By: ? (, September 27, 2009 8:33 am
someone ( on 9/27/09 wrote:
>Jouni Osmala ( on 9/26/09 wrote:
>>There is multiple order of magnitude difference between special purpose hardware
>>and software configurable in terms of perf/power generally. The big difference,
>>is that instead of spending huge number of transistors selecting operations, and
>>decoding instructions looking dependencies, you just have small units that just do the work.
>>Byte addition costs~200 transistors 32bit addition ~1000 transistors. and & or are 4 transistors per bit.
>>Shift by constant known before are almost free.
>>For multiplier it approximately takes an adder sized of first operand per bit of second operand.
>This may be helpful for perspective:
>Interesting comparison of MPU energy cost today
>64 bit multiply-add - 200 pJ
>read 64 bits from cache - 800 pJ
>move 64 bits across chip - 2000 pJ
>execute an instruction - 7500 pJ
>read 64 bits from DRAM - 12000 pJ

>Notice it costs 15X more energy to go to memory than
>read data from cache.

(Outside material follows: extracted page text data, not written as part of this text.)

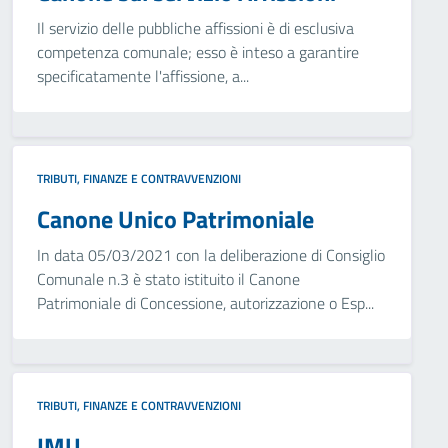
Il servizio delle pubbliche affissioni è di esclusiva
competenza comunale; esso è inteso a garantire
specificatamente l'affissione, a...
TRIBUTI, FINANZE E CONTRAVVENZIONI
Canone Unico Patrimoniale
In data 05/03/2021 con la deliberazione di Consiglio
Comunale n.3 è stato istituito il Canone
Patrimoniale di Concessione, autorizzazione o Esp...
TRIBUTI, FINANZE E CONTRAVVENZIONI
IMU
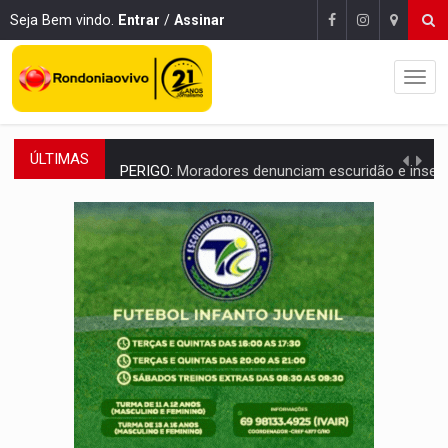
Seja Bem vindo.
Entrar
/
Assinar
ÚLTIMAS
PERIGO:
Moradores denunciam escuridão e insegurança na Estrada d
COLIGAÇÃO:
Reabertura de ação no TSE pode resultar em cassação de prefeita 
INCLUSÃO:
APAE Porto Velho abre inscrições para 
CLUBE DOS R$ 00,00:
21 candidatos declaram patrimônio zero em Rondônia na
INTERIOR:
Ouro Preto do Oeste realiza Cavalgada da Expo Show Norte
DESENVOLVIMENTO:
Ideb avança nos anos iniciais do ensino fundamen
VULGO 'UNIÃO':
Chefe de facção criminosa é preso durante oper
Publicação Legal:
CONVOCAÇÃO DAS ELEIÇÕES: S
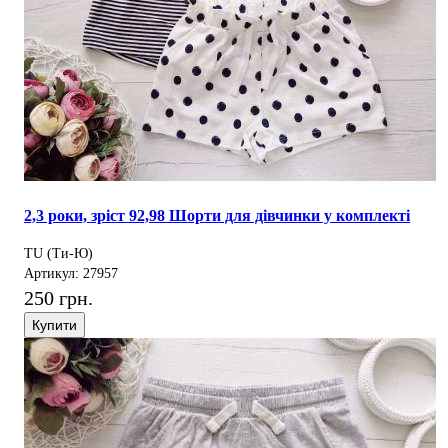
2,3 роки, зріст 92,98 Шорти для дівчинки у комплекті
TU (Ти-Ю)
Артикул: 27957
250 грн.
Купити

The execution of a multiply-
>add instruction burns 97% of the energy in overhead
>and 3% in the arithmetic circuits.
>Also notice it is more energy efficient to redundantly
>perform 9 separate multiply-add operations in different
>locations across a chip than do it once in one location
>and broadcast the result across the chip! (presuming
>the operands were already widely distributed).
>from IDF paper TCIS001, slide 19

Thanks, nice paper.

However (there is always another "however" with me), notice that it says it is 12000 pJ per *operation*, not per *clock*. Since reading 64 bits from DRAM takes ~100 cycles, isn't it only ~120 pJ per cycle?

Notice that the slide title is "Energy Cost by Operation Type" - which implies they mean total cost of the whole operation. However, a few lines below they multiply 12000pJ by 3GHz - which implies they mean it is 12000pJ per clock.

... now I am lost. Until this inconsistency is resolved, I take those numbers with a grain of salt.